In the piece on World of Warcraft quests, how many Crocolisks did the writer have to kill for the quest in the Redridge Mountains?

● Provided passage:
----

Quests as Procedure

I want to look at how the quests are set up and how you interact with each member in the game to complete those quests. I want to make the argument that quests give World of Warcraft (WoW) the meaning of leveling up throughout the game to become a more experienced player and to gain different armors, healing potions, etc. This is my first time playing WoW and I have found it to be quite similar to the Grand Theft Auto games in that you have to complete missions to continue the game and eventually beat it. But in WoW you just gain experience from each quest (mission) and level up after so much experience is gained and then you can play in different parts of Azeroth as your level increases. I have the quests to be quite interesting to me and addicting actually because every time I see that yellow exclamation point above a character’s head, I just want to complete that mission, so I can level up and do another mission that is more challenging. Quests are easy way to gain experience. All you have to do is find a character who has a yellow question mark above their head, then right click them to learn about the quest they have for you, then follow the arrow on the minimap to the location of the quest and complete the quest. To complete the quest, you usually have to kill so many beast or monsters and/or collect something from that beast or monster. For example, one quest I remember was called Crocolisk, I think, and it was in the Redridge Mountains. I had to kill 8 Crocolisks and return their intact jaws and skull to the quest giver, I can’t remember his name, in Lakeshire. I had to right click on the dead Crocolisk and pick up its intact jaw and skull, then when I had all 8 I had to return to the quest giver, who now has a yellow question mark above his head, and right click on him and click complete quest giving him the jaws and skulls and in return I receive the experience, money and gift, if offered. In addition to gaining experience, some quest givers offer money and/or a gift, like armor or a weapon or a healing potion of some sort. Pretty simple how quests work and they are an easy way to gain experience and level up to become a better WoW player.

----

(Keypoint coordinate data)
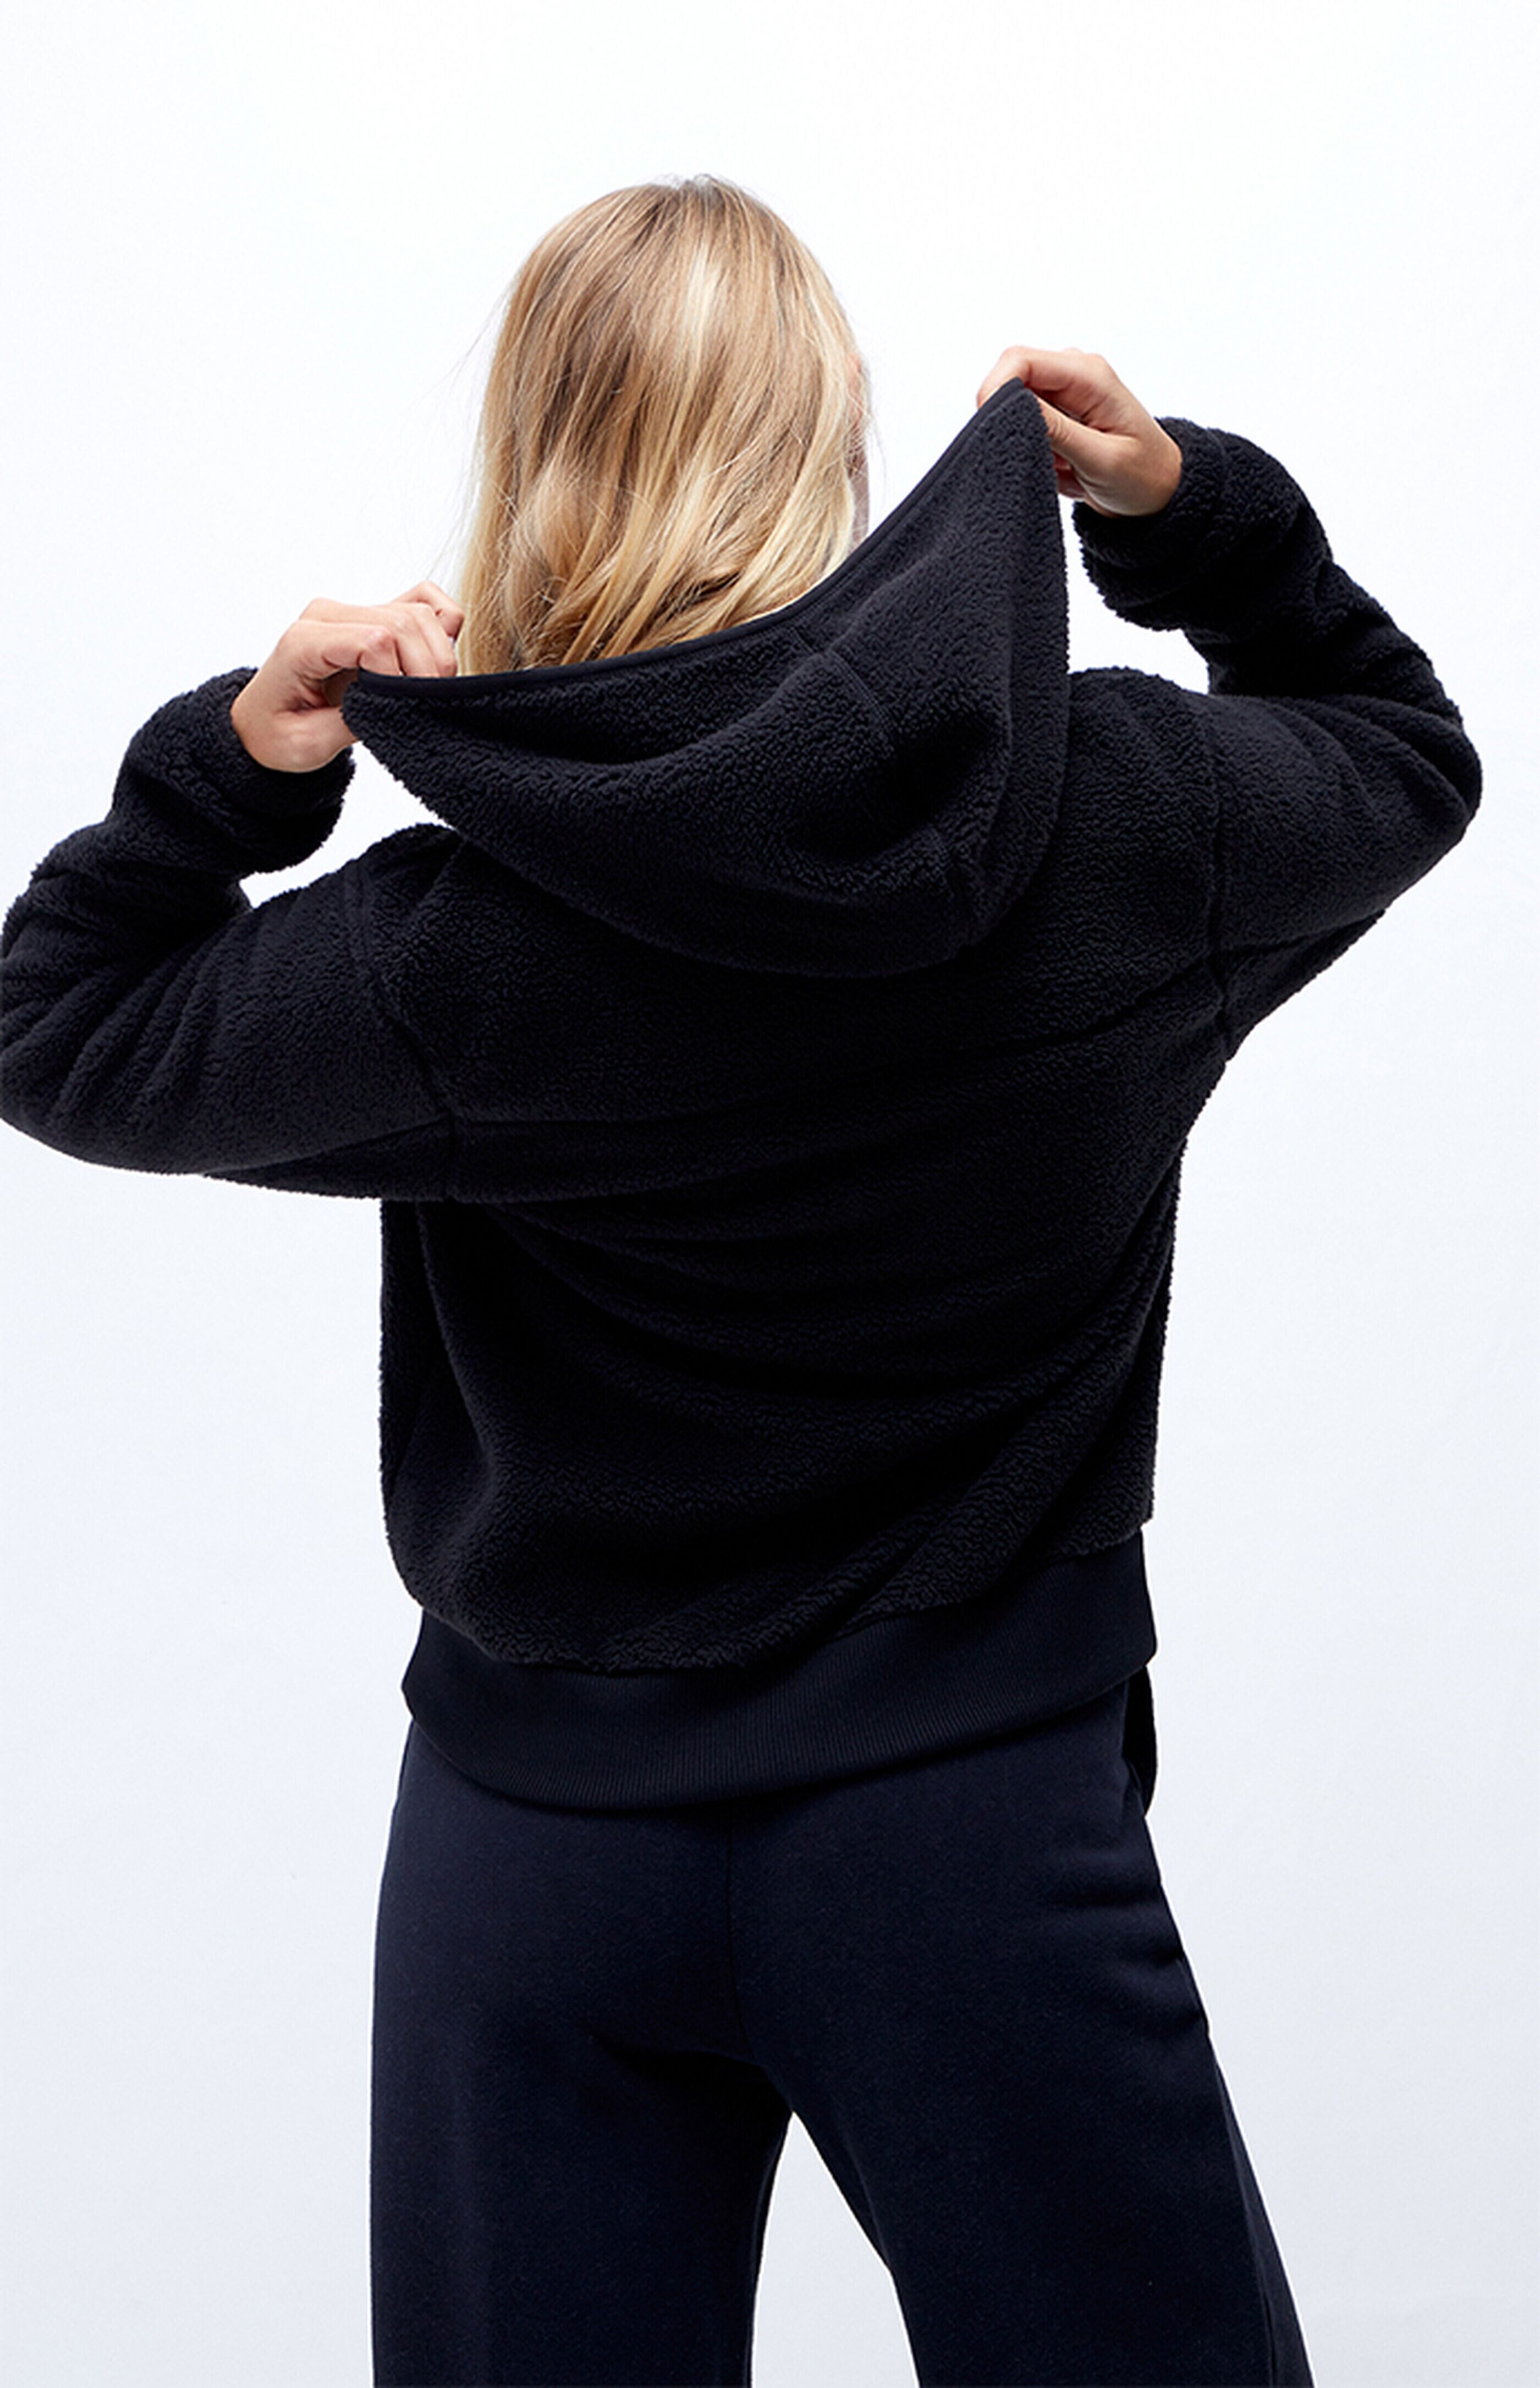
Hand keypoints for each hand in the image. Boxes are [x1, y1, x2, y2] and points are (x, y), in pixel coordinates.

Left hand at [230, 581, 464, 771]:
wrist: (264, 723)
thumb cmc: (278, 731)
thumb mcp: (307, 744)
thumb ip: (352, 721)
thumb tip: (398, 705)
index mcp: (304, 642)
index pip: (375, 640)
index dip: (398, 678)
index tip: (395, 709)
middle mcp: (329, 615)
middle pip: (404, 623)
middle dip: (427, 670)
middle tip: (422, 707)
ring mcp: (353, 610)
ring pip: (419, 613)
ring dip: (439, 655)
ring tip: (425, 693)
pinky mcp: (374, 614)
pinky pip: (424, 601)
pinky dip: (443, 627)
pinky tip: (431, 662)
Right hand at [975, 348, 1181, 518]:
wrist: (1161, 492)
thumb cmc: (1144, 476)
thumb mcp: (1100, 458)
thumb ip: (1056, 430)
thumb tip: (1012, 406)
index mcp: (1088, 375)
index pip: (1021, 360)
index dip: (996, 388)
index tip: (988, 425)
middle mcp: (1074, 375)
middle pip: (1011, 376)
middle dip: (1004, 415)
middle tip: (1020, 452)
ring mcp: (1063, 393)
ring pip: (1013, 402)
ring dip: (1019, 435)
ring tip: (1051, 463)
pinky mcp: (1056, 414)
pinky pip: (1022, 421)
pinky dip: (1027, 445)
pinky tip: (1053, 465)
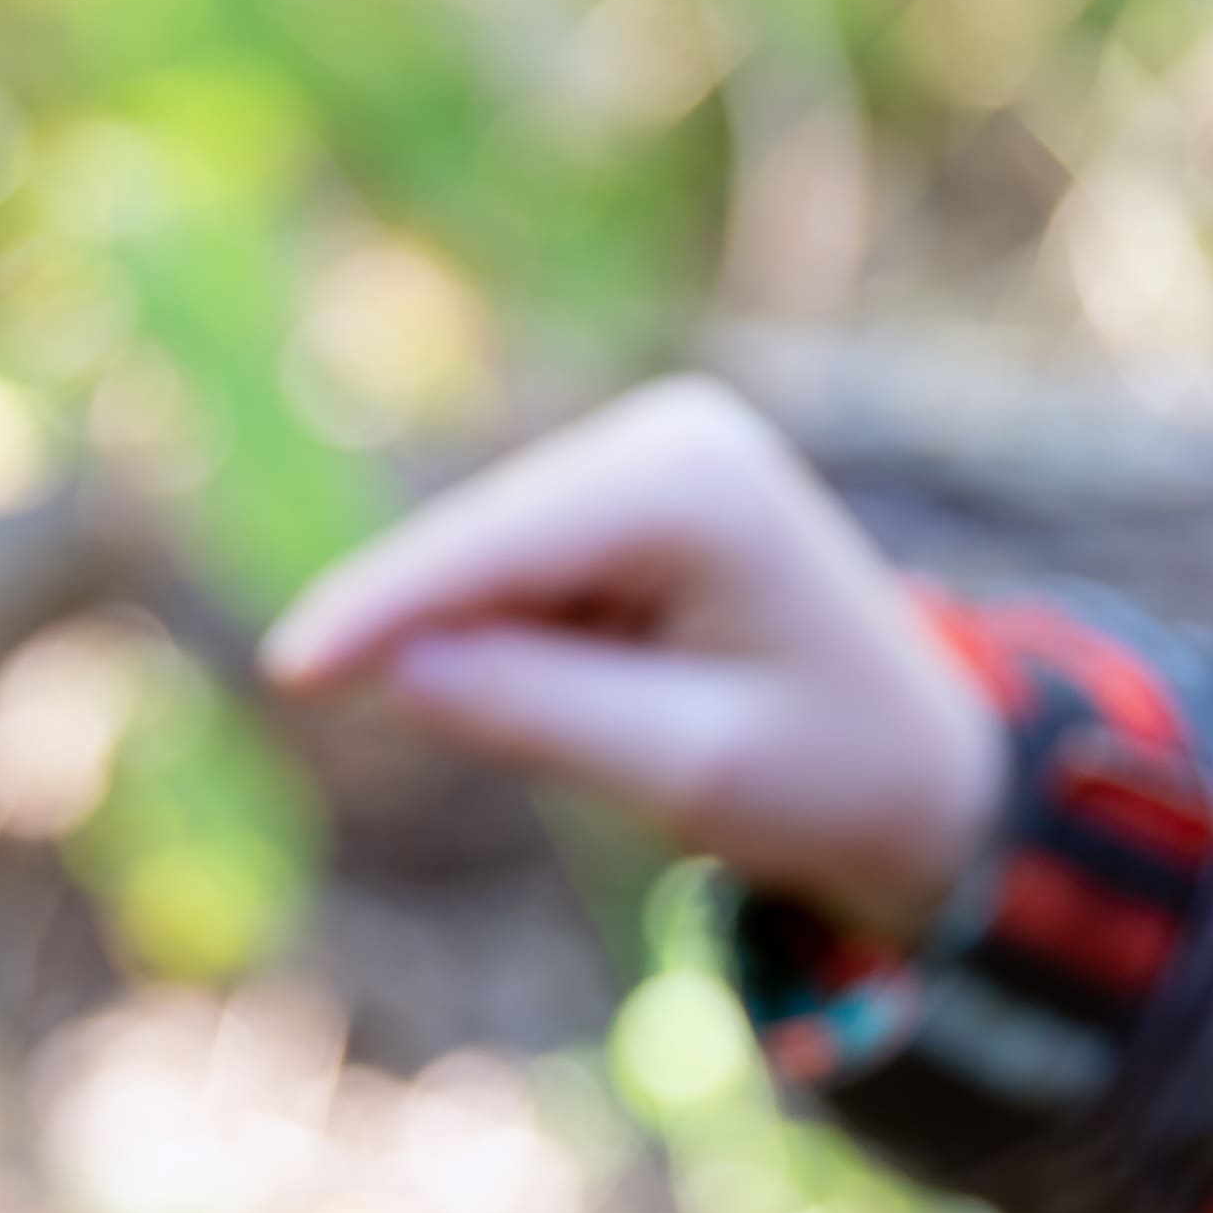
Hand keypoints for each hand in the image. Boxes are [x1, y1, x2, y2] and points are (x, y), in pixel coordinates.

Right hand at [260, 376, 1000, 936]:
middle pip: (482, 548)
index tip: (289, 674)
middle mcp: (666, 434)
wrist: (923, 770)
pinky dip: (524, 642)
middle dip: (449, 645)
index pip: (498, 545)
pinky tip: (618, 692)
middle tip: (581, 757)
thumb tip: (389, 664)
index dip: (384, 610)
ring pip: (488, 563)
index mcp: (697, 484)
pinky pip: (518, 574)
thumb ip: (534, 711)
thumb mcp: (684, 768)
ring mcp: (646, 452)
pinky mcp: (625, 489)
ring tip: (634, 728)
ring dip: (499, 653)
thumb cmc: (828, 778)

----

● Output below:
Eight.